- Born: Claire Danae Kirby 3 October 1987 (age 38) Whanganui, New Zealand
- Height: 5 ft 9 in (1.75 m)
- Beauty pageant titleholder
- Title: Miss Manawatu 2007; Miss Earth New Zealand 2007; Miss New Zealand International 2011;
- Hair color: Brown
- Eye color: Blue

= Claire Kirby =

New Zealand actress, model and beauty pageant titleholder

Claire Kirby is a New Zealand actress, model and beauty pageant titleholder. She was crowned Miss Manawatu 2007 and went on to represent her region at Miss Earth New Zealand 2007, where she was crowned the winner. She represented New Zealand at Miss Earth 2007 held in the Philippines and Vietnam. Miss Earth is an annual international beauty pageant promoting environmental awareness.

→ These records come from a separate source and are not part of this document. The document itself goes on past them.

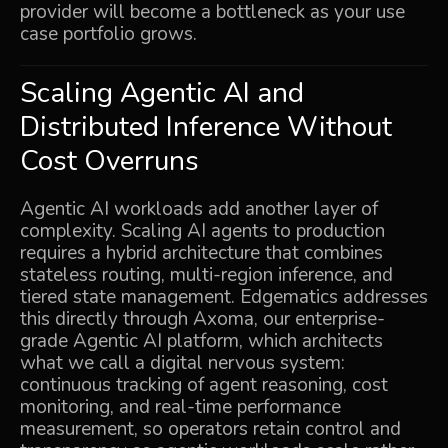
provider will become a bottleneck as your use
case portfolio grows.
Scaling Agentic AI and
Distributed Inference Without
Cost Overruns
Agentic AI workloads add another layer of
complexity. Scaling AI agents to production
requires a hybrid architecture that combines
stateless routing, multi-region inference, and
tiered state management. Edgematics addresses
this directly through Axoma, our enterprise-
grade Agentic AI platform, which architects
what we call a digital nervous system:
continuous tracking of agent reasoning, cost
monitoring, and real-time performance
measurement, so operators retain control and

On 30 April 2011 she was crowned Miss New Zealand International 2011 and went on to represent New Zealand at Miss International 2011 in Chengdu, China.

== Early life ==
Kirby was born on 3 October 1987 in Wanganui, New Zealand, to Richard and Bronwyn Kirby. She is of English and Irish descent and has three sisters, including an identical twin. She grew up in the small town of Te Aroha in the Waikato before relocating to Feilding in the Manawatu region at age 9.

==Pageantry==
===Miss Manawatu 2007===

Kirby beat 28 other girls for the title of Miss Manawatu 2007, including her older sister, Charlotte Kirby. The crowning ceremony was held on 7 July 2007, at the Regent Theatre on Broadway, Palmerston North. She was crowned by Miss Manawatu 2006, Rachel Crofts.

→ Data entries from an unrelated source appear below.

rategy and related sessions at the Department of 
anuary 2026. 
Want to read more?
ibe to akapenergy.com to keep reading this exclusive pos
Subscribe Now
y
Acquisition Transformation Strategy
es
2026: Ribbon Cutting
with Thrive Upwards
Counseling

===Miss Earth New Zealand 2007===

Kirby represented the Manawatu district at Miss Earth New Zealand 2007 where she was crowned the winner on 2 September 2007. First runner up went to Miss Manawatu 2006 winner, Rachel Crofts.

===Miss Earth 2007===

Kirby represented New Zealand at the seventh Miss Earth beauty pageant held on 11 November 2007 at the UP Theatre in Quezon City, Philippines. 88 delegates competed for the title, making it the largest Miss Earth since its creation. Kirby's environmental platform was natural burial. 28 delegates, including Kirby, were selected for a publicity tour of Vietnam and pre-coronation show televised live from VinPearl Land, Nha Trang, Vietnam.
Kirby's roommate, Jessica Trisko of Canada was eventually crowned Miss Earth 2007.

===Miss Manawatu 2008===

Kirby crowned her regional successor, Samantha Elvy from Wellington, as Miss Manawatu 2008 at the Regent Theatre on Broadway, Palmerston North, on 11 July 2008.

===Miss Earth New Zealand 2008===

Kirby crowned her successor, Rachel Crofts (Miss Manawatu 2006 and Miss Earth New Zealand 2007 first runner up), as Miss Earth New Zealand 2008 on 23 August 2008 at Centrestage Theatre, Orewa.

===Miss New Zealand Festival of Beauty 2011===

Miss New Zealand Festival of Beauty 2011 was held on 30 April 2011 in the Tasman Ballroom at Alexandra Park, Greenlane. Kirby's scores put her in second place, however she was unable to be awarded the second place title of Miss Earth New Zealand 2011 due to having competed at Miss Earth 2007. She was awarded the third place title of Miss New Zealand International 2011.

===Miss International 2011===

Kirby represented New Zealand at Miss International 2011 in Chengdu, China. The preliminary events and coronation night were televised live on CDTV. Scores released after the event announced her final placing as 22nd from 69 delegates.